Yes, there are problems with that open world: running through the procedurally generated packs of zombies without confrontation is pretty straightforward. Many of the necromancers will follow you for quite some distance despite your best attempts to lose them, but then again a lot of them seem fairly unperturbed by your presence as you sprint through the shady alleyways between each villa. During a straightforward FedEx quest, like the one we did during our hands-on, this 'run away!' tactic is perhaps a little more successful than it should be, but then it's a balanced alternate tactic to some extent as well. Techland has implemented a stamina bar so that you can only run so far and are more liable to damage from attacks when the bar is drained, so there are disadvantages to the flight rather than fight approach. Additionally, if you use the tactic too excessively then eventually you'll be left with more zombies on your tail than you know what to do with. All in all, the game seems to work out a solution to these problems fairly solidly and isn't unbalanced even if it is a little wobbly. One thing we did notice is that a lot of the game environment we played through was cordoned off by concrete walls with Biohazard signs, so it'll be interesting to see just how 'open' the island of Banoi is in practice. Nonetheless, the game world we played in offered plenty of opportunities for exploration through missions and side-quests that were approachable in the usual non-linear fashion.

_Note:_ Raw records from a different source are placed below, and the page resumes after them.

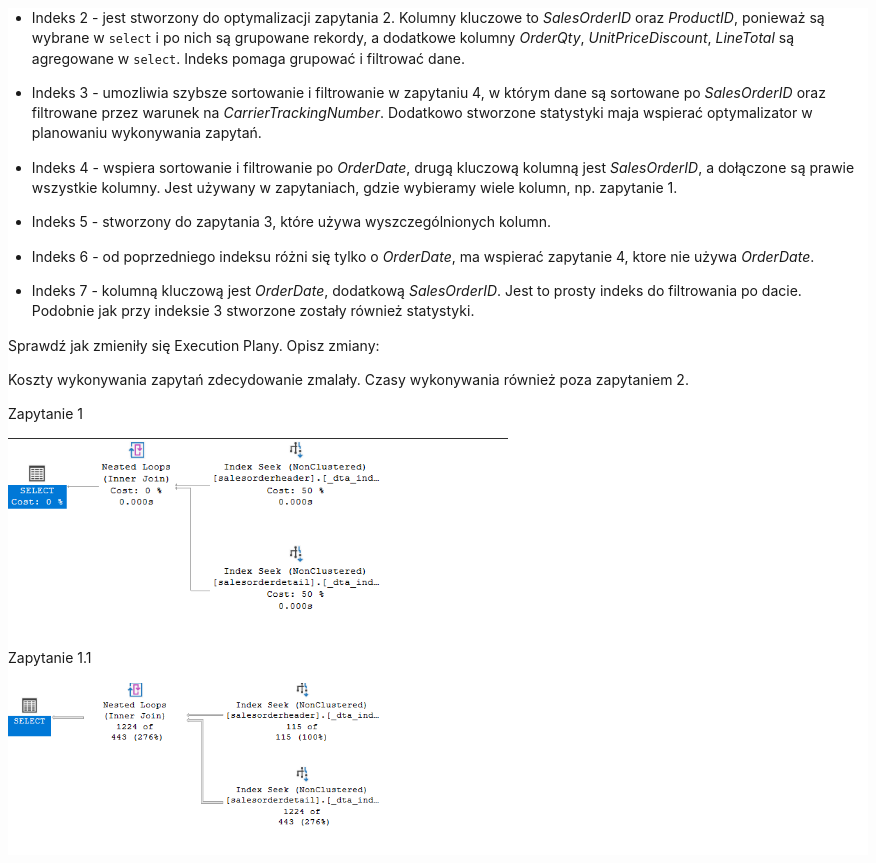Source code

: - Indeks 2 - jest stworzony do optymalizacji zapytania 2. Kolumny kluczowe to _SalesOrderID_ oraz _ProductID_, ponieważ są wybrane w `select` i po nich są grupowane rekordy, a dodatkowe kolumny _OrderQty_, _UnitPriceDiscount_, _LineTotal_ są agregowane w `select`. Indeks pomaga grupować i filtrować dane.

- Indeks 3 - umozliwia szybsze sortowanie i filtrowanie w zapytaniu 4, w którym dane są sortowane po _SalesOrderID_ oraz filtrowane przez warunek na _CarrierTrackingNumber_. Dodatkowo stworzone statystyki maja wspierać optymalizator w planowaniu wykonywania zapytań.

- Indeks 4 - wspiera sortowanie i filtrowanie po _OrderDate_, drugą kluczową kolumną jest _SalesOrderID_, a dołączone są prawie wszystkie kolumny. Jest używany w zapytaniach, gdzie wybieramy wiele kolumn, np. zapytanie 1.

- Indeks 5 - stworzony do zapytania 3, które używa wyszczególnionych kolumn.

- Indeks 6 - od poprzedniego indeksu różni się tylko o _OrderDate_, ma wspierać zapytanie 4, ktore nie używa _OrderDate_.

- Indeks 7 - kolumną kluczową jest _OrderDate_, dodatkową _SalesOrderID_. Jest to prosty indeks do filtrowania po dacie. Podobnie jak przy indeksie 3 stworzone zostały również statystyki.

Sprawdź jak zmieniły się Execution Plany. Opisz zmiany:

Koszty wykonywania zapytań zdecydowanie zmalały. Czasy wykonywania również poza zapytaniem 2.

Zapytanie 1

<img src="_img/ex2_plan1.png" alt="image" width="500" height="auto">

Zapytanie 1.1

<img src="_img/ex2_plan11.png" alt="image" width="500" height="auto">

Those varied classes that we mentioned earlier do help to add elements of strategy and variation too, as do the range of zombies. Xian Mei plays the assassin class and can be used to sneak past zombies without them noticing, which is perfect for flanking while characters like Logan (the all-rounder) and Sam B (the tank) bulldoze through an onslaught of the undead. Meanwhile, the aforementioned firearms specialist, Purna can use ranged attacks to lighten the load. From zombies on fire to zombies emitting noxious gases, and charging zombie mini-bosses restrained by straightjackets, the variation in enemies then manages to put the various playable character classes to good use.
Technically speaking, Techland is getting a lot of the core elements right with Dead Island: there's an original premise with gameplay that's both well varied and balanced (just about), so if the Polish studio can focus on shoring up some of the game's production values and overall sheen, then it could even have mini-blockbuster potential when it launches in September.